**WORK TO BE COMPLETED**:
Extract every line of text from all of the records below, copying each one word for word. Leave out the picture markers.

*** DATA EXTRACT Section Begins ***

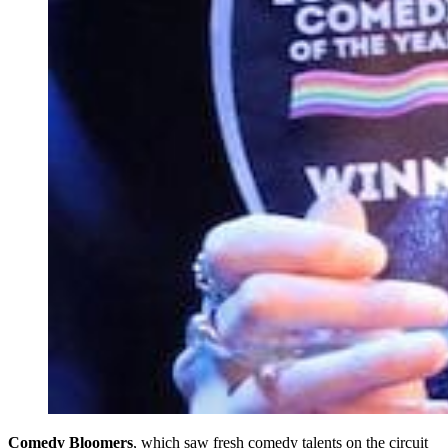
Comedy Bloomers
, which saw fresh comedy talents on the circuit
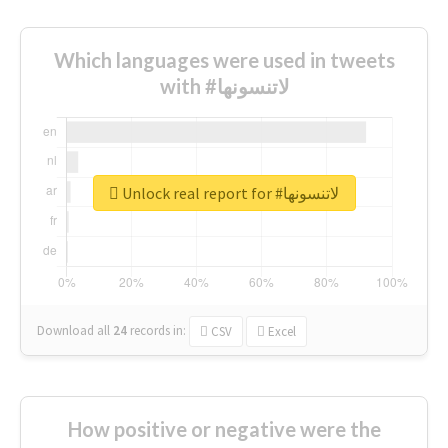
Which languages were used in tweets
with #لاتنسونها
Unlock real report for #لاتنسونها
Download all
24
records
in:
CSV
Excel
How positive or negative were the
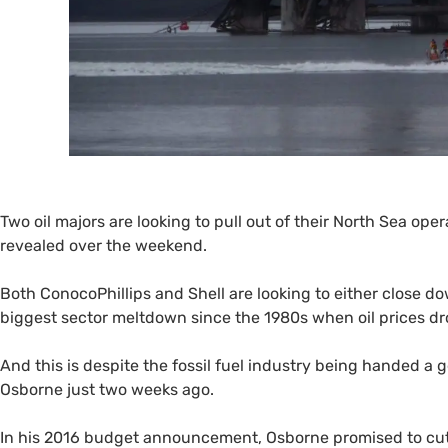
Two oil majors are looking to pull out of their North Sea oper
revealed over the weekend.
Both ConocoPhillips and Shell are looking to either close do
biggest sector meltdown since the 1980s when oil prices dr
And this is despite the fossil fuel industry being handed a 
Osborne just two weeks ago.
In his 2016 budget announcement, Osborne promised to cut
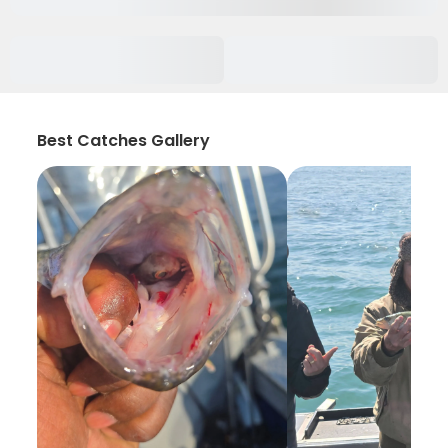
Best Catches Gallery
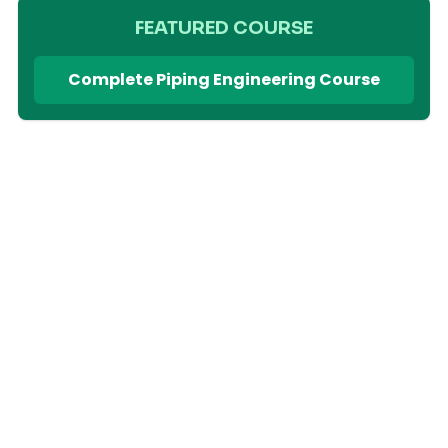
FEATURED COURSE
Complete Piping Engineering Course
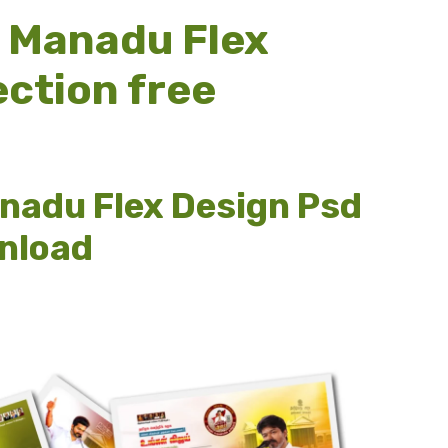
y Manadu Flex
ection free
anadu Flex Design Psd
wnload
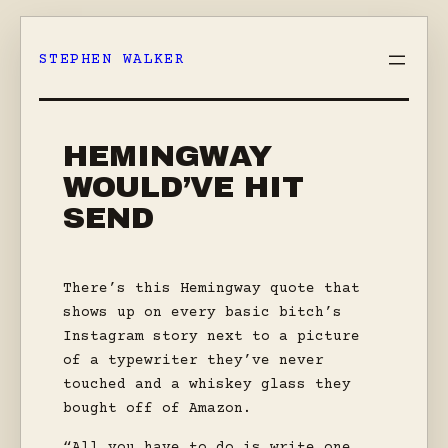
Skip
to
STEPHEN WALKER
content
HEMINGWAY
WOULD’VE HIT
SEND
There’s this Hemingway quote that
shows up on every basic bitch’s
Instagram story next to a picture
of a typewriter they’ve never
touched and a whiskey glass they
bought off of Amazon.
“All you have to do is write one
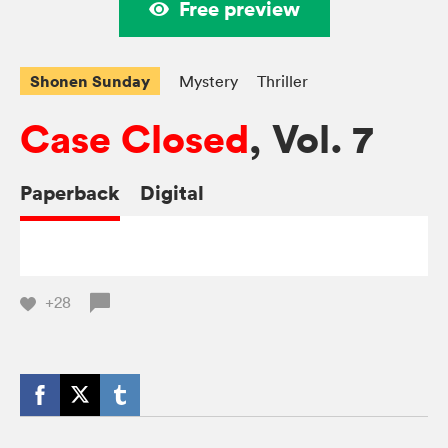
Free preview
Shonen Sunday
Mystery
Thriller
Case Closed
, Vol. 7
Paperback
Digital
+28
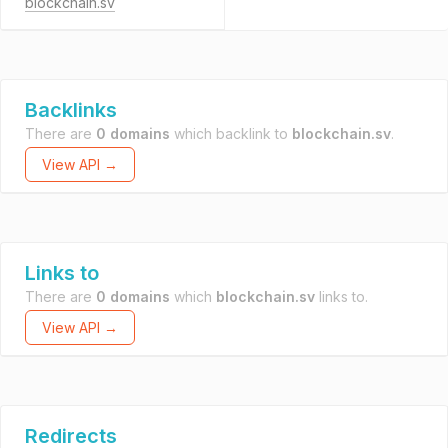
blockchain.sv
Backlinks
There are
0 domains
which backlink to
blockchain.sv
.
View API →
Links to
There are
0 domains
which
blockchain.sv
links to.
View API →
Redirects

*** DATA EXTRACT Section Ends ***

**SOLUTION FOR THIS EXERCISE**:
Comedy Bloomers
, which saw fresh comedy talents on the circuit
Which languages were used in tweets
with #لاتنسونها
Unlock real report for #لاتنسونها
Download all
24
records
in:
CSV
Excel
How positive or negative were the
Two oil majors are looking to pull out of their North Sea oper
revealed over the weekend.
Both ConocoPhillips and Shell are looking to either close do
biggest sector meltdown since the 1980s when oil prices dr
And this is despite the fossil fuel industry being handed a 
Osborne just two weeks ago.
In his 2016 budget announcement, Osborne promised to cut
Best Catches Gallery
FEATURED COURSE
Complete Piping Engineering Course
y Manadu Flex
ection free
anadu Flex Design Psd
wnload
Skip
to
STEPHEN WALKER
content
HEMINGWAY
WOULD’VE HIT
SEND
There’s this Hemingway quote that
shows up on every basic bitch’s
Instagram story next to a picture
of a typewriter they’ve never
touched and a whiskey glass they
bought off of Amazon.
“All you have to do is write one
Free preview
Shonen Sunday
Mystery
Thriller
Case Closed
, Vol. 7
Paperback
Digital
+28
blockchain.sv
Backlinks
There are
0 domains
which backlink to
blockchain.sv
.
View API →
Links to
There are
0 domains
which
blockchain.sv
links to.
View API →
Redirects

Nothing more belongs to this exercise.